Online Conference 5-11 July 2021

Coaching Abrasive Executives: Exploring the Use of Empathy in Constructing Less Destructive Interpersonal Management Strategies

This study explores the theoretical bases of an empathically-grounded coaching method designed to help abrasive executives construct less destructive interpersonal management strategies. An abrasive executive is defined as any individual charged with managerial authority whose interpersonal behavior causes emotional distress in coworkers sufficient to disrupt organizational functioning. For the full paper, please contact Laura Crawshaw: crawshaw@executiveinsight.com Cases of three abrasive executives coached in the use of empathy were analyzed in relation to sociobiological and psychoanalytic conceptualizations of threat, anxiety, and defense, as well as the construct of emotional management, drawn from emotional intelligence theory. This analysis and the explication of the coaching method were then integrated with findings from empathy research to construct a theory of coaching abrasive executives. Abrasive behavior is understood to be the executives maladaptive defense against the threat of unconscious self-perceptions of inadequacy. Incessantly striving to demonstrate superior adequacy through super-competence, perceived coworker incompetence is inaccurately interpreted and attacked as resistance to the SuperManagers quest for perfection.

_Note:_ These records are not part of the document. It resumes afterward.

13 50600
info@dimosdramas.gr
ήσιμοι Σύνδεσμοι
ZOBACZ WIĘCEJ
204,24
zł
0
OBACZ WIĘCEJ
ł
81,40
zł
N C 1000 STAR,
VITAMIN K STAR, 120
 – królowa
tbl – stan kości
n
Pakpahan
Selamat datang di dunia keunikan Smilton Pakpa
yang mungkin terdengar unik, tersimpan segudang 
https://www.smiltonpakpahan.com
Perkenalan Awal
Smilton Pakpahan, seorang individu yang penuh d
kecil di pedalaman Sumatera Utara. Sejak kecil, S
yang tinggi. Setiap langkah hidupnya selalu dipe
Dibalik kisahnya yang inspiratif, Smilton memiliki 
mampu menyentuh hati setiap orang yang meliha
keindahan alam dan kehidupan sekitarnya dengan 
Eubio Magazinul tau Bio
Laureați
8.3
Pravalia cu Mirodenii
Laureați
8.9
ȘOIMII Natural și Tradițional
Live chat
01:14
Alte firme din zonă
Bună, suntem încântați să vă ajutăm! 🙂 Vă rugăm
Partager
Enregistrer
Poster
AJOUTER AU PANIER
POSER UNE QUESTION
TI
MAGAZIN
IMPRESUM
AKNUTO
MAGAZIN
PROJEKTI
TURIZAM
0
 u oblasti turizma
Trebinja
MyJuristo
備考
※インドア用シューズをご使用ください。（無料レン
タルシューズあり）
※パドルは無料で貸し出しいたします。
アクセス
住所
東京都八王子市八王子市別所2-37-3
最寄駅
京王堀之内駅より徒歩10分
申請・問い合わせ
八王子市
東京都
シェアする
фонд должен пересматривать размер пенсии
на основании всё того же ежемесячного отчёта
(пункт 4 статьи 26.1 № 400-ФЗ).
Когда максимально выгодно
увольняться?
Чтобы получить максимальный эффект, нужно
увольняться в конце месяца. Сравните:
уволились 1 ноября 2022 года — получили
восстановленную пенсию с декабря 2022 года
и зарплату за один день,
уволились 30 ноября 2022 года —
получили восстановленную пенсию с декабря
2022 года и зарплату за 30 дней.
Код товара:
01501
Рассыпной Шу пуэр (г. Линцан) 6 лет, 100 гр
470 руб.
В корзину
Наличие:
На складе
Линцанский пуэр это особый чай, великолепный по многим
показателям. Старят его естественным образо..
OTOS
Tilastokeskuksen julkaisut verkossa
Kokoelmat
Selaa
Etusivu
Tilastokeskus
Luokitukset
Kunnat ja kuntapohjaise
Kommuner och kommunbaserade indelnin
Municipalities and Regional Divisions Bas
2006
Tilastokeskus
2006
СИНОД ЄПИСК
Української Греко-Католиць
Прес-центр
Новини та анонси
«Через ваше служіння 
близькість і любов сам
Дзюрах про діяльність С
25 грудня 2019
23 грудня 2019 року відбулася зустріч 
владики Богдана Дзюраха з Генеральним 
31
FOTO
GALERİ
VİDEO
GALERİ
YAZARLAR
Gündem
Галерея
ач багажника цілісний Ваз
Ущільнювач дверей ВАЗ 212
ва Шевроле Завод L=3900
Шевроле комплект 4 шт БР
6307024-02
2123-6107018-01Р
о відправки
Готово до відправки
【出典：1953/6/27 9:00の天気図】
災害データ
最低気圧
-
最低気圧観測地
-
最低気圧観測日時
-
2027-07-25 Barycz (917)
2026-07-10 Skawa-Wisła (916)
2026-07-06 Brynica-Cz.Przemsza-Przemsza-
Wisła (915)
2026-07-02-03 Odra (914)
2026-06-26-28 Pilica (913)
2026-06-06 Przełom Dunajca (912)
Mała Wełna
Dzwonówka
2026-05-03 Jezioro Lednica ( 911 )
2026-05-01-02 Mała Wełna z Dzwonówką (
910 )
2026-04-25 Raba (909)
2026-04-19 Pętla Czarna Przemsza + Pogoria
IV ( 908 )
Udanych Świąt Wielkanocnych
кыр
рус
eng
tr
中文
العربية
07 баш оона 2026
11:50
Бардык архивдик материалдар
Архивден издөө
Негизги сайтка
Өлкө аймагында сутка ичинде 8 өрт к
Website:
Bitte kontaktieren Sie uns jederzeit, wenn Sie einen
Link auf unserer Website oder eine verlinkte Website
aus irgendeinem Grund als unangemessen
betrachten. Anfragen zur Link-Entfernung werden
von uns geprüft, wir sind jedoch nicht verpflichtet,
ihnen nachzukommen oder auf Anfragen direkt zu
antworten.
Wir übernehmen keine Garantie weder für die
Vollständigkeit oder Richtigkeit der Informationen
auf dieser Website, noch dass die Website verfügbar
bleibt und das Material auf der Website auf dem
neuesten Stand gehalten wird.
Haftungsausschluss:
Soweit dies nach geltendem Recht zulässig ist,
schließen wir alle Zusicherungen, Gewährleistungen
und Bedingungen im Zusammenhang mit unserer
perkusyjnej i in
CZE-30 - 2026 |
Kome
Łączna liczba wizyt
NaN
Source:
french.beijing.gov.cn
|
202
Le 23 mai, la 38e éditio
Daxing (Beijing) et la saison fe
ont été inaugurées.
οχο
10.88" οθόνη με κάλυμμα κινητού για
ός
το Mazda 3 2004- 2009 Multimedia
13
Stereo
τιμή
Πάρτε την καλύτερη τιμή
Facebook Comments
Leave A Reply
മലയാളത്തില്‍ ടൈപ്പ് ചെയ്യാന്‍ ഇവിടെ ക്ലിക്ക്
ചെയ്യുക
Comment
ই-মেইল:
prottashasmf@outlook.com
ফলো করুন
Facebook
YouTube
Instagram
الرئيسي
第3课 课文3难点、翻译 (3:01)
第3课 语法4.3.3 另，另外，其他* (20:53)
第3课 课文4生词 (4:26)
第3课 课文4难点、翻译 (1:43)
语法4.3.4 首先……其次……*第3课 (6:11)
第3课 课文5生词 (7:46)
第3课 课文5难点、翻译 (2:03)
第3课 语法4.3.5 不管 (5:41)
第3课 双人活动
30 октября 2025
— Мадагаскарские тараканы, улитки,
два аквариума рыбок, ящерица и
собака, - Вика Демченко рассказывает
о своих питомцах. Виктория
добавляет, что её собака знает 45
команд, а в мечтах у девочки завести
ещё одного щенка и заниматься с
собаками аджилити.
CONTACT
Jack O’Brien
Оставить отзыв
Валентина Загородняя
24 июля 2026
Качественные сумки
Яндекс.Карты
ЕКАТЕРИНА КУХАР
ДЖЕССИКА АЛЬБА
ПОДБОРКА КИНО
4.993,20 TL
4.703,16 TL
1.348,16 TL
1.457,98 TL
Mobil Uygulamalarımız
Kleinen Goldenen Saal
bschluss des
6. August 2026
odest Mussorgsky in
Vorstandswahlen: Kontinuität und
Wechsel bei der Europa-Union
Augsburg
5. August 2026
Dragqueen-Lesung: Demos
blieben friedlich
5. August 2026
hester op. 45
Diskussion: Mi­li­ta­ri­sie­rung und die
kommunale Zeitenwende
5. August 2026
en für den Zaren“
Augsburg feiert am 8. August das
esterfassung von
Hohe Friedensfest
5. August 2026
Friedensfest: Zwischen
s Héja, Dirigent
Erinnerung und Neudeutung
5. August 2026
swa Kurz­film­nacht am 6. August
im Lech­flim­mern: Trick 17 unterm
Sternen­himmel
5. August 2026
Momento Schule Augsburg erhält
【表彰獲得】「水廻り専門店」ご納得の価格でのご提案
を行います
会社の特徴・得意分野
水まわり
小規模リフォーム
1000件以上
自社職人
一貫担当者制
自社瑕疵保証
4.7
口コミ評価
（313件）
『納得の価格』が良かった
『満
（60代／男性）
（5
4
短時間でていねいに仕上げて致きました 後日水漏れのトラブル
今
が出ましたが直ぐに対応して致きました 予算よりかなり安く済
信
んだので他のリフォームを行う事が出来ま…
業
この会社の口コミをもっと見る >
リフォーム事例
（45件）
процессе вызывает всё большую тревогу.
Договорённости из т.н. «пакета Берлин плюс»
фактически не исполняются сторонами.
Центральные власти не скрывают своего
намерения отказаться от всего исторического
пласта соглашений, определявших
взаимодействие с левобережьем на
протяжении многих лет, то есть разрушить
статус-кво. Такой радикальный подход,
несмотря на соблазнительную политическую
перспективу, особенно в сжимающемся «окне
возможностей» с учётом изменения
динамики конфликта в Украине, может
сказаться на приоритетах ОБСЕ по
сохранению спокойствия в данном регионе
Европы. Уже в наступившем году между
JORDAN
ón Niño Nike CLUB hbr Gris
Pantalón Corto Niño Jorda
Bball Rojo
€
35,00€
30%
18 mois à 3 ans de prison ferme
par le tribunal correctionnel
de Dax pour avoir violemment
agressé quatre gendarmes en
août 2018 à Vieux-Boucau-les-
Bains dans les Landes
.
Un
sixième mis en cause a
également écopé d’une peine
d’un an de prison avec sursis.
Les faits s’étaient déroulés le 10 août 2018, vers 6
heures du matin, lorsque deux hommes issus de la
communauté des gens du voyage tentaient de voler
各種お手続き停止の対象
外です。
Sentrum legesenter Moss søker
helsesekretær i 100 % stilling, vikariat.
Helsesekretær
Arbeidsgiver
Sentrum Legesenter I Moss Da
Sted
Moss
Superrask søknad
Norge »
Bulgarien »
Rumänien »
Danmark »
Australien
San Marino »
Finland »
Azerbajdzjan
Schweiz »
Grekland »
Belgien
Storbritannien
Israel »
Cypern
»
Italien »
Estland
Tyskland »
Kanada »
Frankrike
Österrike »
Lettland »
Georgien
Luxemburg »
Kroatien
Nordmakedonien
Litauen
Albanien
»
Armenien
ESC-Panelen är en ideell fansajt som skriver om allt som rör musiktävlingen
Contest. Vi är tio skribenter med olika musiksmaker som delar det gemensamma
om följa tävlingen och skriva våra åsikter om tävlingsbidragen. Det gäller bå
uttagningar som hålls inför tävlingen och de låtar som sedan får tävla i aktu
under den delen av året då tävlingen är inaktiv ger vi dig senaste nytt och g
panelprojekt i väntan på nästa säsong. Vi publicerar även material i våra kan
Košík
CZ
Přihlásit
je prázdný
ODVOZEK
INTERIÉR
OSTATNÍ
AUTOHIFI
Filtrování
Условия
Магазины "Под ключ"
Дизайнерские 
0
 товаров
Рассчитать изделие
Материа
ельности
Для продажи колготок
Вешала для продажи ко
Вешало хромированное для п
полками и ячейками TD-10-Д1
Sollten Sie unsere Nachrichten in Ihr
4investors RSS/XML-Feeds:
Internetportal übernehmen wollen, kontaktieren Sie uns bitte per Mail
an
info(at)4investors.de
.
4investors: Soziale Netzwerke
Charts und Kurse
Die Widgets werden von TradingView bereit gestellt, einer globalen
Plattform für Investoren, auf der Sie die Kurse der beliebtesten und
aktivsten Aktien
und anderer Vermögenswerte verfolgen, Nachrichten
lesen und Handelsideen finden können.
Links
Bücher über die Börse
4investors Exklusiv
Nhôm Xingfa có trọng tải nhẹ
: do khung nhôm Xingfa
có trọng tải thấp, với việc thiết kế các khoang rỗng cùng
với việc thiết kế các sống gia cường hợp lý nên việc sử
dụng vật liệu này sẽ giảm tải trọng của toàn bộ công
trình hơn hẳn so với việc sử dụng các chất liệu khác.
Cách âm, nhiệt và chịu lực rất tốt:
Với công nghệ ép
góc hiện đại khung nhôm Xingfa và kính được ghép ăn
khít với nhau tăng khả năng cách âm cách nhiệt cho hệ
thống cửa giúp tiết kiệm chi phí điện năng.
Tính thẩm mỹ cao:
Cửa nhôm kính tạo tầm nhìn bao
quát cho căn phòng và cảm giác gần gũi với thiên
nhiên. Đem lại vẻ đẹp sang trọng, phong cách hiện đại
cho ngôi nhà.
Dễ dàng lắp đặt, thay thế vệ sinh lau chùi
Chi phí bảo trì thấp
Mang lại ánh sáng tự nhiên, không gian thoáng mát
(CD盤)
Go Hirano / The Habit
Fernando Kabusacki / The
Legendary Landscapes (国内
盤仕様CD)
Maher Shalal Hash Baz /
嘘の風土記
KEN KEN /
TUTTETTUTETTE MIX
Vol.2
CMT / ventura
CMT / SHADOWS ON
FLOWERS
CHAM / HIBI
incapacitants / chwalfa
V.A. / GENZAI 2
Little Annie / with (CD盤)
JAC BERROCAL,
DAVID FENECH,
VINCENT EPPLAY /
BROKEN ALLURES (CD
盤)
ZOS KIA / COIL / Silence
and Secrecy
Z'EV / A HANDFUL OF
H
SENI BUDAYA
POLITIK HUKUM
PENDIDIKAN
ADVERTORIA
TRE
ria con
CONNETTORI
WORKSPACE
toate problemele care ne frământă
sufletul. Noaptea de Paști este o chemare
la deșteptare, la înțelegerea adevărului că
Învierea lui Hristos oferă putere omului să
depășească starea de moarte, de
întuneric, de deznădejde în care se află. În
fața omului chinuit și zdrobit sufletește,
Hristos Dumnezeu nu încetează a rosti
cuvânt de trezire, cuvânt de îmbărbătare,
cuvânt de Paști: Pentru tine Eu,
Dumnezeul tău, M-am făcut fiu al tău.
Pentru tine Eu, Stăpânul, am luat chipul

Executives were coached to use empathy (perception and accurate interpretation of behavior) to gain insight into the psychodynamics of their workplace interactions and the counterproductive consequences of an aggressive management style. This concept was conveyed through the interpretive lens of threat, anxiety, and defense encountered by the executive struggling for survival in an intensely competitive business environment. Insights gained by the executives were used to develop interpersonal management strategies reflecting increased emotional intelligence and decreased aggression. These findings stand in contrast to bullying and mobbing theories which hold that abrasive executive behavior is both intractable and malevolently motivated. Further research is needed to develop and demonstrate the effectiveness of interventions designed to reduce workplace suffering caused by abrasive executives.